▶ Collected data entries
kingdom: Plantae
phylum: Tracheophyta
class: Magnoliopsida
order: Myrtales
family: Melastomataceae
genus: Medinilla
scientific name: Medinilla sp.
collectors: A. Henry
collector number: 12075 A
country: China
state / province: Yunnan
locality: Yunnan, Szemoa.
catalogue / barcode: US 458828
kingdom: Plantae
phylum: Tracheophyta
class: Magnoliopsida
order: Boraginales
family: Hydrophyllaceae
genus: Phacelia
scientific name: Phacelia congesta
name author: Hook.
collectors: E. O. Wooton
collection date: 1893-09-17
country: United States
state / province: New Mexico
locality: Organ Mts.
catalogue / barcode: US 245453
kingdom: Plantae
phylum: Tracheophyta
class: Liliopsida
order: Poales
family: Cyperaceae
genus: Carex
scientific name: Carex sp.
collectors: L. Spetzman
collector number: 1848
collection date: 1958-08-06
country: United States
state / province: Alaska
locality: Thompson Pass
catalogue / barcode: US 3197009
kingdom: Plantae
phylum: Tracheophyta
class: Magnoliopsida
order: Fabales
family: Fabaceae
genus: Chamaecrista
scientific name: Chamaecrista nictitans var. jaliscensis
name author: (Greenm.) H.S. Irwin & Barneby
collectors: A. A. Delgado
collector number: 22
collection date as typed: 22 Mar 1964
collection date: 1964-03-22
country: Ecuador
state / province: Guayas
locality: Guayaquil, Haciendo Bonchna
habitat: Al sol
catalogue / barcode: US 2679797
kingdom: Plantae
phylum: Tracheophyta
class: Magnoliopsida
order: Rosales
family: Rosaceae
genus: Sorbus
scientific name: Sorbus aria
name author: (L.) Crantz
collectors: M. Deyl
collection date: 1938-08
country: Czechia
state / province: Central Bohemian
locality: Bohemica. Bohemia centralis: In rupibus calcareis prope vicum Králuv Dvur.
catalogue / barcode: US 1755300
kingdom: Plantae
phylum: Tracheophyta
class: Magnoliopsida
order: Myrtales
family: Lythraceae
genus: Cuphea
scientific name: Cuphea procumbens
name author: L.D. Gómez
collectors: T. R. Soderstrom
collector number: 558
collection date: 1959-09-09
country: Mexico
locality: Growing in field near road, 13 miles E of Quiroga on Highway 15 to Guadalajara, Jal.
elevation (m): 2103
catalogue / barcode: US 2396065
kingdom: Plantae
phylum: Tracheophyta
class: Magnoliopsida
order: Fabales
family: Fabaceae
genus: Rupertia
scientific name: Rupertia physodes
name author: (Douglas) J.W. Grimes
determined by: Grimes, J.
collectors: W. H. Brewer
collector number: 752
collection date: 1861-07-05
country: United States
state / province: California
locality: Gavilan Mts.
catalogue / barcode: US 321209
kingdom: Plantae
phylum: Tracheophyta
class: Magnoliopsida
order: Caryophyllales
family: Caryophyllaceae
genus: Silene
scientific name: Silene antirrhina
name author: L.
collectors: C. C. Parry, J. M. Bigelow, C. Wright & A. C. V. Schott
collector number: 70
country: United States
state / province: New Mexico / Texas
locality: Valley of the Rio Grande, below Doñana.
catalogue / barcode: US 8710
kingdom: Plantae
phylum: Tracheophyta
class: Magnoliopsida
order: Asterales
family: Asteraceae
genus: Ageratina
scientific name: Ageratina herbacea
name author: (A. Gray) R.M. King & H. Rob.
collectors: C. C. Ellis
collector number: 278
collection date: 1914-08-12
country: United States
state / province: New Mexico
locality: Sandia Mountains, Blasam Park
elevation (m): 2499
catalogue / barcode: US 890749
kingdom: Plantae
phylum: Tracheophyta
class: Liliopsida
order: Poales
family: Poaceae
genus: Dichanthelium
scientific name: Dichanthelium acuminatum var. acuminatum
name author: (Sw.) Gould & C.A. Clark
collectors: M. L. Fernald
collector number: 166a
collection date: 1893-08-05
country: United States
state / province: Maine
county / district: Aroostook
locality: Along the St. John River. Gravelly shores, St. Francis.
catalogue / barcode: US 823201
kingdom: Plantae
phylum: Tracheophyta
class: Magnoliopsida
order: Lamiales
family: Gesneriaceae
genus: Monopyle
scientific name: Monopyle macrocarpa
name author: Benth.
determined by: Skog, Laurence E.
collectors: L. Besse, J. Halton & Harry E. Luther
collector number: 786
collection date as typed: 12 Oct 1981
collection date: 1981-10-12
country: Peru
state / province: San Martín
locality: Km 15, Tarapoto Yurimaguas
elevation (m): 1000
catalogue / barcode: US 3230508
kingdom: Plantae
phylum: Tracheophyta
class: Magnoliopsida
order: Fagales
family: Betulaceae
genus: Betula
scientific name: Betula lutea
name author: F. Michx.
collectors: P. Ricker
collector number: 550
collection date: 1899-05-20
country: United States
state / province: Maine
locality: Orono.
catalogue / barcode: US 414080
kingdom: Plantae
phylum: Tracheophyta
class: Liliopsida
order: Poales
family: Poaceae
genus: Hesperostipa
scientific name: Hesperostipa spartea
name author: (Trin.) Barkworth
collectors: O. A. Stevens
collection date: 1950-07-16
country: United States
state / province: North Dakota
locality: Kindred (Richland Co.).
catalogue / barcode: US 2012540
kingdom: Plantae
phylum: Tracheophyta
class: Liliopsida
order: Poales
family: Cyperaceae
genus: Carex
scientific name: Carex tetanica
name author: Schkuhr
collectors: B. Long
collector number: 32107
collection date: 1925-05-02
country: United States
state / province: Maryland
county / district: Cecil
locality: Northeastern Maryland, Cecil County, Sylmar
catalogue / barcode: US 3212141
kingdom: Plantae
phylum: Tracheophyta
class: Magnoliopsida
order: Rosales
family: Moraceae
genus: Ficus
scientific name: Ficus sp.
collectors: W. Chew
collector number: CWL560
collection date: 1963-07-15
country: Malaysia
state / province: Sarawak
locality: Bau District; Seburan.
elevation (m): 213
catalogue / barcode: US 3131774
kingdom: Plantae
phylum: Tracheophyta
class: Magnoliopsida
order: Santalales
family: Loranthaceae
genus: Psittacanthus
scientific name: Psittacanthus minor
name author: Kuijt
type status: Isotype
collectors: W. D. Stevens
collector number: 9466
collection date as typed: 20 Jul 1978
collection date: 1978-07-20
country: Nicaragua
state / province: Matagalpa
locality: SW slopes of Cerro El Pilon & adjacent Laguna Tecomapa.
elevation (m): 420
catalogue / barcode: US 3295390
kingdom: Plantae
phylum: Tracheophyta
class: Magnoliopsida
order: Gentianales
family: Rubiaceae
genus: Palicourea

▶ Job
Reproduce every one of these rows verbatim.

▶ Solution for this exercise
kingdom: Plantae
phylum: Tracheophyta
class: Magnoliopsida
order: Myrtales
family: Melastomataceae
genus: Medinilla
scientific name: Medinilla sp.
collectors: A. Henry
collector number: 12075 A
country: China
state / province: Yunnan
locality: Yunnan, Szemoa.
catalogue / barcode: US 458828
kingdom: Plantae
phylum: Tracheophyta
class: Magnoliopsida
order: Boraginales
family: Hydrophyllaceae
genus: Phacelia
scientific name: Phacelia congesta
name author: Hook.
collectors: E. O. Wooton
collection date: 1893-09-17
country: United States
state / province: New Mexico
locality: Organ Mts.
catalogue / barcode: US 245453
kingdom: Plantae
phylum: Tracheophyta
class: Liliopsida
order: Poales
family: Cyperaceae
genus: Carex
scientific name: Carex sp.
collectors: L. Spetzman
collector number: 1848
collection date: 1958-08-06
country: United States
state / province: Alaska
locality: Thompson Pass
catalogue / barcode: US 3197009
kingdom: Plantae
phylum: Tracheophyta
class: Magnoliopsida
order: Fabales
family: Fabaceae
genus: Chamaecrista
scientific name: Chamaecrista nictitans var. jaliscensis
name author: (Greenm.) H.S. Irwin & Barneby
collectors: A. A. Delgado
collector number: 22
collection date as typed: 22 Mar 1964
collection date: 1964-03-22
country: Ecuador
state / province: Guayas
locality: Guayaquil, Haciendo Bonchna
habitat: Al sol
catalogue / barcode: US 2679797
kingdom: Plantae
phylum: Tracheophyta
class: Magnoliopsida
order: Rosales
family: Rosaceae
genus: Sorbus
scientific name: Sorbus aria
name author: (L.) Crantz
collectors: M. Deyl
collection date: 1938-08
country: Czechia
state / province: Central Bohemian
locality: Bohemica. Bohemia centralis: In rupibus calcareis prope vicum Králuv Dvur.
catalogue / barcode: US 1755300
kingdom: Plantae
phylum: Tracheophyta
class: Magnoliopsida
order: Myrtales
family: Lythraceae
genus: Cuphea
scientific name: Cuphea procumbens
name author: L.D. Gómez
collectors: T. R. Soderstrom
collector number: 558
collection date: 1959-09-09
country: Mexico
locality: Growing in field near road, 13 miles E of Quiroga on Highway 15 to Guadalajara, Jal.
elevation (m): 2103
catalogue / barcode: US 2396065
kingdom: Plantae
phylum: Tracheophyta
class: Magnoliopsida
order: Fabales
family: Fabaceae
genus: Rupertia
scientific name: Rupertia physodes
name author: (Douglas) J.W. Grimes
determined by: Grimes, J.
collectors: W. H. Brewer
collector number: 752
collection date: 1861-07-05
country: United States
state / province: California
locality: Gavilan Mts.
catalogue / barcode: US 321209
kingdom: Plantae
phylum: Tracheophyta
class: Magnoliopsida
order: Caryophyllales
family: Caryophyllaceae
genus: Silene
scientific name: Silene antirrhina
name author: L.
collectors: C. C. Parry, J. M. Bigelow, C. Wright & A. C. V. Schott
collector number: 70
country: United States
state / province: New Mexico / Texas
locality: Valley of the Rio Grande, below Doñana.
catalogue / barcode: US 8710
kingdom: Plantae
phylum: Tracheophyta
class: Magnoliopsida
order: Asterales
family: Asteraceae
genus: Ageratina
scientific name: Ageratina herbacea
name author: (A. Gray) R.M. King & H. Rob.
collectors: C. C. Ellis
collector number: 278
collection date: 1914-08-12
country: United States
state / province: New Mexico
locality: Sandia Mountains, Blasam Park
elevation (m): 2499
catalogue / barcode: US 890749
kingdom: Plantae
phylum: Tracheophyta
class: Liliopsida
order: Poales
family: Poaceae
genus: Dichanthelium
scientific name: Dichanthelium acuminatum var. acuminatum
name author: (Sw.) Gould & C.A. Clark
collectors: M. L. Fernald
collector number: 166a
collection date: 1893-08-05
country: United States
state / province: Maine
county / district: Aroostook
locality: Along the St. John River. Gravelly shores, St. Francis.
catalogue / barcode: US 823201
kingdom: Plantae
phylum: Tracheophyta
class: Magnoliopsida
order: Lamiales
family: Gesneriaceae
genus: Monopyle
scientific name: Monopyle macrocarpa
name author: Benth.
determined by: Skog, Laurence E.
collectors: L. Besse, J. Halton & Harry E. Luther
collector number: 786
collection date as typed: 12 Oct 1981
collection date: 1981-10-12
country: Peru
state / province: San Martín
locality: Km 15, Tarapoto Yurimaguas
elevation (m): 1000
catalogue / barcode: US 3230508
kingdom: Plantae
phylum: Tracheophyta
class: Magnoliopsida
order: Fagales
family: Betulaceae
genus: Betula
scientific name: Betula lutea
name author: F. Michx.
collectors: P. Ricker
collector number: 550
collection date: 1899-05-20
country: United States
state / province: Maine
locality: Orono.
catalogue / barcode: US 414080
kingdom: Plantae
phylum: Tracheophyta
class: Liliopsida
order: Poales
family: Poaceae
genus: Hesperostipa
scientific name: Hesperostipa spartea
name author: (Trin.) Barkworth
collectors: O. A. Stevens
collection date: 1950-07-16
country: United States
state / province: North Dakota
locality: Kindred (Richland Co.).
catalogue / barcode: US 2012540
kingdom: Plantae
phylum: Tracheophyta
class: Liliopsida
order: Poales
family: Cyperaceae
genus: Carex
scientific name: Carex tetanica
name author: Schkuhr
collectors: B. Long
collector number: 32107
collection date: 1925-05-02
country: United States
state / province: Maryland
county / district: Cecil
locality: Northeastern Maryland, Cecil County, Sylmar
catalogue / barcode: US 3212141
kingdom: Plantae
phylum: Tracheophyta
class: Magnoliopsida
order: Rosales
family: Moraceae
genus: Ficus
scientific name: Ficus sp.
collectors: W. Chew
collector number: CWL560
collection date: 1963-07-15
country: Malaysia
state / province: Sarawak
locality: Bau District; Seburan.
elevation (m): 213
catalogue / barcode: US 3131774
kingdom: Plantae
phylum: Tracheophyta
class: Magnoliopsida
order: Santalales
family: Loranthaceae
genus: Psittacanthus
scientific name: Psittacanthus minor
name author: Kuijt
type status: Isotype
collectors: W. D. Stevens
collector number: 9466
collection date as typed: 20 Jul 1978
collection date: 1978-07-20
country: Nicaragua
state / province: Matagalpa
locality: SW slopes of Cerro El Pilon & adjacent Laguna Tecomapa.
elevation (m): 420
catalogue / barcode: US 3295390
kingdom: Plantae
phylum: Tracheophyta
class: Magnoliopsida
order: Gentianales
family: Rubiaceae
genus: Palicourea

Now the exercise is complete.